CONTO DE NATAL
[Porque hoje entra Dezembro...]
O passo apressado não mente. Deixou alguma prenda de Natal para a última hora. Quais azevinhos, quais fitas douradas, quais farófias e bacalhau com todos. A missão é só uma: o presente perfeito. Só o motiva na busca a expressão de felicidade nos rostos de quem o recebe. A expectativa é elevada. Tem a fama de dar as melhores prendas, entre quem o conhece. Não tem mais dinheiro, tem mais gosto nas reacções. E por isso mais gosto na escolha.
Vai apressado, mas a bufar. A pensar na crítica que por esta altura saltita da boca de toda a gente: o consumismo desmesurado da data. Os mafiosos dos comerciantes que aumentam os preços. A azáfama nas ruas e corredores dos centros comerciais. A decoração iluminada das cidades, que esgota o orçamento da autarquia e depois não permite calcetar os passeios devidamente e erguer jardins e parques onde as crianças nem sequer podem brincar por ser perigoso – ou será porque os pais não querem dispor do seu tempo para as levar lá? Não compreende. Nunca compreendeu. As vozes de anúncio da desgraça e da tragédia causada sempre pelo outro e nunca pelo próprio. Sempre pelo eles abstracto, nunca por cada um de nós. Nunca compreendeu a crítica dura ás mesmas acções que depois praticam. O falso beatismo da sociedade, aplicado a tantas discussões diferentes
E continua. Toc, toc, toc, pela calçada – a mesma que precisa de obras da autarquia. Sabe onde se dirige. É ao único sítio que lhe pode valer àquela hora daquele dia. Os seus presentes vêm sempre daquela loja, onde o abrir da porta é anunciado pelo tilintar de um sino. A porta está sempre fechada, não vá a neve entrar sem pedir licença. Já falta pouco para chegar e ele puxa o barrete mais para baixo, afagando as orelhas. O frio cortante não lhe demove a vontade nem tira a pressa do seu andar. Os flocos de gelo caem. Não são macios como parecem nos filmes e nos postais. Não são algodão, nem açúcar ao toque. São ásperos e gelam-lhe a ponta do nariz. Ouve-se o sino. Entrou.
Olhou em volta por pouco tempo, detendo-se apenas no relógio onde o ponteiro pequeno se aproximava das doze. Depois viu-a logo. Era aquela. Estava onde a tinha deixado da última vez. Aquela era afinal a sua loja, e a sua oficina de trabalho também. Fez um embrulho cuidado, rematando com um laço volumoso. Tudo num par de minutos.

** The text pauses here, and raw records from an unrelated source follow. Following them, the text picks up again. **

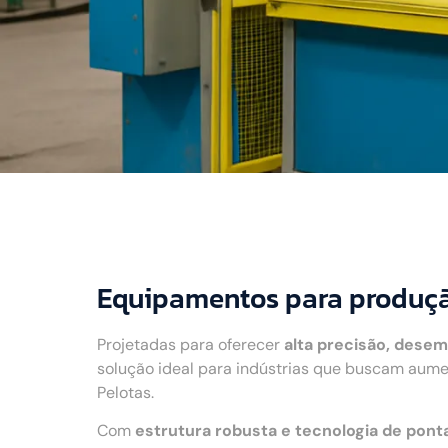
Equipamentos para produçã
Projetadas para oferecer
alta precisão, desem
solução ideal para indústrias que buscam aume
Pelotas.
Com
estrutura robusta e tecnologia de pont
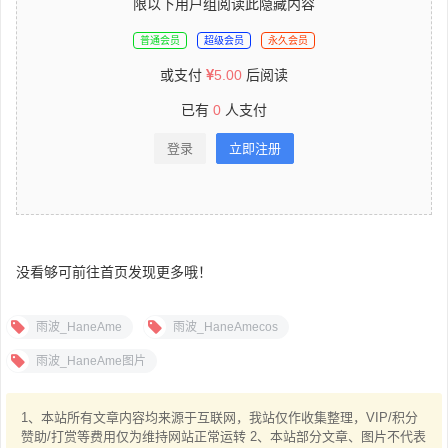
限以下用户组阅读此隐藏内容
普通会员
超级会员
永久会员
或支付
5.00
后阅读
已有
0
人支付
登录
立即注册
没看够可前往首页发现更多哦！
雨波_HaneAme
雨波_HaneAmecos
雨波_HaneAme图片
1、本站所有文章内容均来源于互联网，我站仅作收集整理，VIP/积分
赞助/打赏等费用仅为维持网站正常运转 2、本站部分文章、图片不代表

Trancou a porta atrás de si e iniciou o caminho inverso. Poucas pessoas se viam nas ruas. Das janelas podia espreitar-se um cenário aquecido pela lareira ou agitado por uma ou mais crianças. Algumas já tinham aberto as prendas e experimentavam-nas extasiados, para daí a uns minutos as voltarem a largar e não mais se lembrarem delas. A inconstância dos mais pequenos. Que não desaparece, só se transforma na inconstância dos maiores.
Chega finalmente ao seu destino. O sítio que sente como verdadeiro seu. Não as quatro paredes que são a sua casa, mas os braços da mulher que o recebe com a mesma ternura de há tantos anos.
Entrega-lhe o embrulho que ela desfaz tão cuidadosamente como ele o fez. E ainda dobra a fita do laço antes de lhe agradecer calorosamente e anunciar que a estrela dourada que ele mesmo fez - ela tem a certeza disto - é o presente perfeito. Vai coloca-lo de imediato na árvore decorada há tantos dias, mas ainda de topo vazio. E ele finalmente tira o barrete, o sobretudo vermelho pesado e as botas gastas. Tinha entregue o último dos milhares de presentes que já distribuíra naquela noite. Alisou a farta barba branca, olhando para a mulher que tentava equilibrar a estrela.
- A estrela não se segura na árvore! - repara a mulher com um sorriso divertido nos lábios, depois de duas ou três tentativas de a colocar no topo da árvore. Ele também se riu, embaraçado.
Também erra. É afinal um homem como os outros, sempre o soube. A diferença é que a ele chamam de Pai Natal. Mas quantos não o são afinal sempre que semeiam a mesma alegria, com a mesma vontade, junto de quem mais amam?